- [To do]:
Copy nothing but the lines from the one containing "的主题是寻求保护，远离死后投身下三道。" through the last line of the records, repeated exactly and without pictures.

- [Supplied records]:
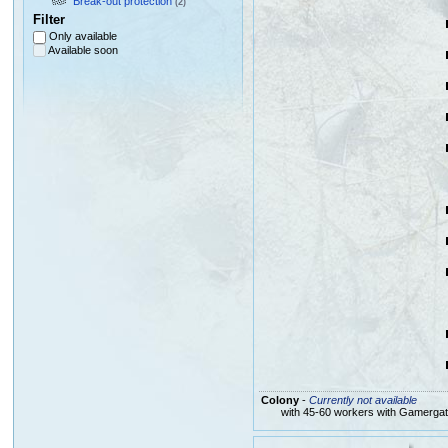
Break-out protection
(2)
Filter
Only available
Available soon
Colony
-
Currently not available
with 45-60 workers with Gamerga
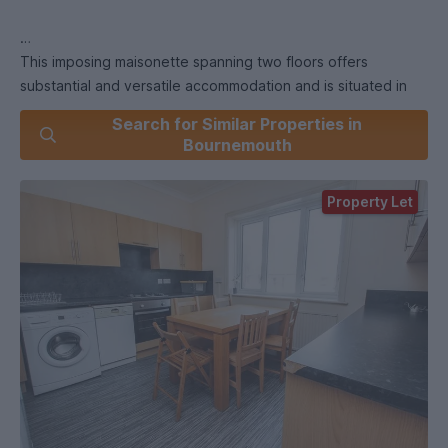
This imposing maisonette spanning two floors offers
substantial and versatile accommodation and is situated in
one of the most desirable roads in Winton.
Search for Similar Properties in
Bournemouth
Property Let
Located moments from Winton High Street offering a wealth
of shops, bars and restuarants and a short walk from
Bournemouth University this property is very well presented
throughout.
The house boasts six double bedrooms, two bathrooms,
generous size communal kitchen/breakfast room with white
goods, lounge area with leather sofas and shared garden
with the downstairs flat which is also occupied by students.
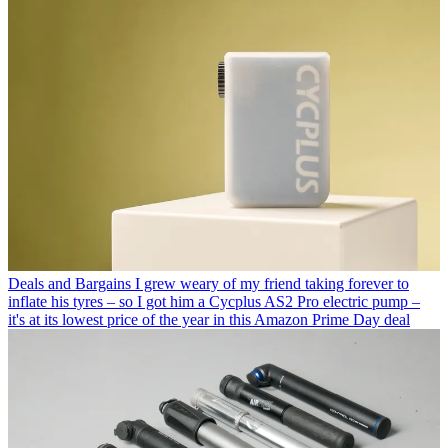
Deals and Bargains
I grew weary of my friend taking forever to
inflate his tyres – so I got him a Cycplus AS2 Pro electric pump –
it's at its lowest price of the year in this Amazon Prime Day deal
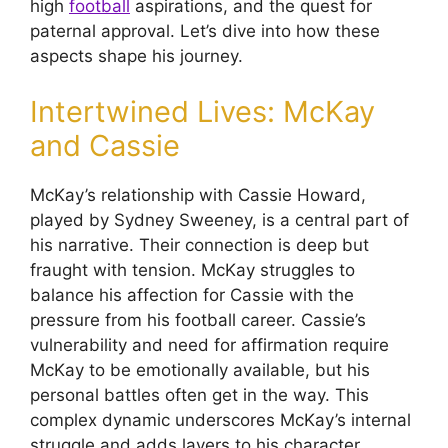
high
football
aspirations, and the quest for
paternal approval. Let’s dive into how these
aspects shape his journey.
Intertwined Lives: McKay
and Cassie
McKay’s relationship with Cassie Howard,
played by Sydney Sweeney, is a central part of
his narrative. Their connection is deep but
fraught with tension. McKay struggles to
balance his affection for Cassie with the
pressure from his football career. Cassie’s
vulnerability and need for affirmation require
McKay to be emotionally available, but his
personal battles often get in the way. This
complex dynamic underscores McKay’s internal
struggle and adds layers to his character.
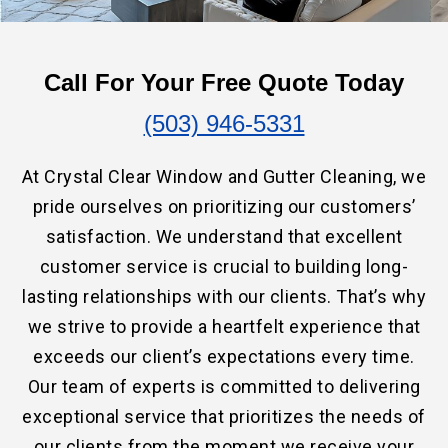
Call For Your Free Quote Today
(503) 946-5331
At Crystal Clear Window and Gutter Cleaning, we
pride ourselves on prioritizing our customers’
satisfaction. We understand that excellent
customer service is crucial to building long-
lasting relationships with our clients. That’s why
we strive to provide a heartfelt experience that
exceeds our client’s expectations every time.
Our team of experts is committed to delivering
exceptional service that prioritizes the needs of
our clients from the moment we receive your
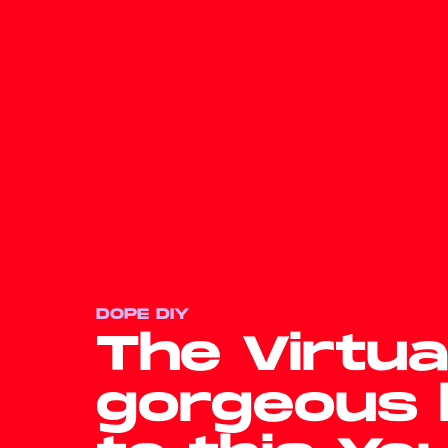
DOPE DIY
The Virtua
gorgeous 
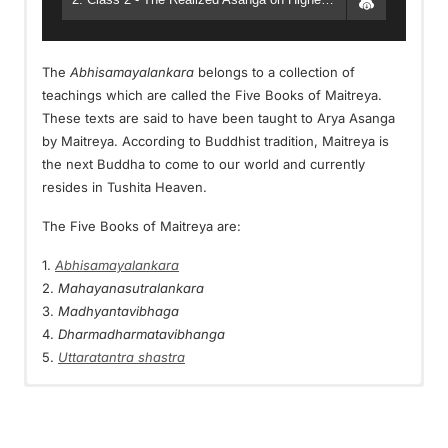
The
Abhisamayalankara
belongs to a collection of
teachings which are called the Five Books of Maitreya.
These texts are said to have been taught to Arya Asanga
by Maitreya. According to Buddhist tradition, Maitreya is
the next Buddha to come to our world and currently
resides in Tushita Heaven.
The Five Books of Maitreya are:
1.
Abhisamayalankara
2.
Mahayanasutralankara
3.
Madhyantavibhaga
4.
Dharmadharmatavibhanga
5.
Uttaratantra shastra
Vortrags Videos:
Видео занятий
這是格西麥克在掌中解脫第23次課程中一次特別的教授：2016
这是格西麦克在掌中解脱第23次课程中一次特别的教授：2016
年10月，生與死保護靜修營。那次靜修營基於的菩提道次第部分
年10月，生与死保护静修营。那次静修营基于的菩提道次第部分
Dies ist eine Video Playlist. Einfach auf das nächste Video
Это видео плейлист. Просто нажмите на следующее
的主題是尋求保護，遠離死後投身下三道。
的主题是寻求保护，远离死后投身下三道。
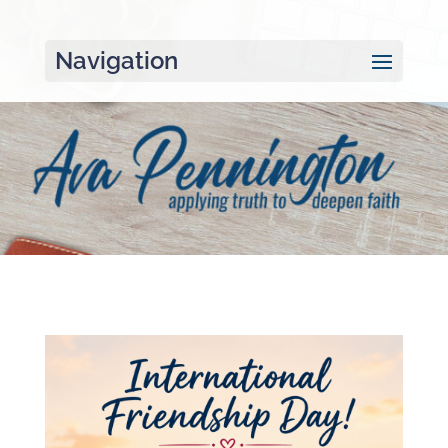
Navigation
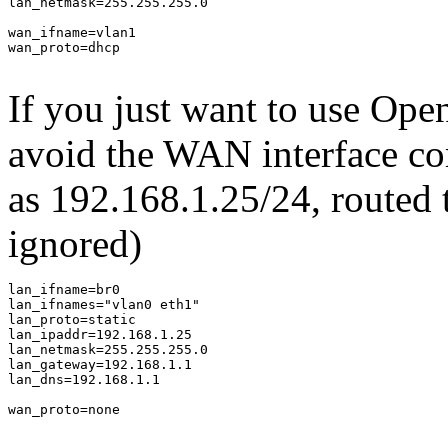
lan_netmask=255.255.255.0

wan_ifname=vlan1

wan_proto=dhcp

If you just want to use Ope
avoid the WAN interface co
as 192.168.1.25/24, routed
ignored)
lan_ifname=br0

lan_ifnames="vlan0 eth1"

lan_proto=static

lan_ipaddr=192.168.1.25

lan_netmask=255.255.255.0

lan_gateway=192.168.1.1

lan_dns=192.168.1.1

wan_proto=none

- [Task result]:
的主题是寻求保护，远离死后投身下三道。
Navigation
lan_netmask=255.255.255.0

wan_ifname=vlan1

wan_proto=dhcp

If you just want to use Ope
avoid the WAN interface co
as 192.168.1.25/24, routed
ignored)
lan_ifname=br0

lan_ifnames="vlan0 eth1"

lan_proto=static

lan_ipaddr=192.168.1.25

lan_netmask=255.255.255.0

lan_gateway=192.168.1.1

lan_dns=192.168.1.1

wan_proto=none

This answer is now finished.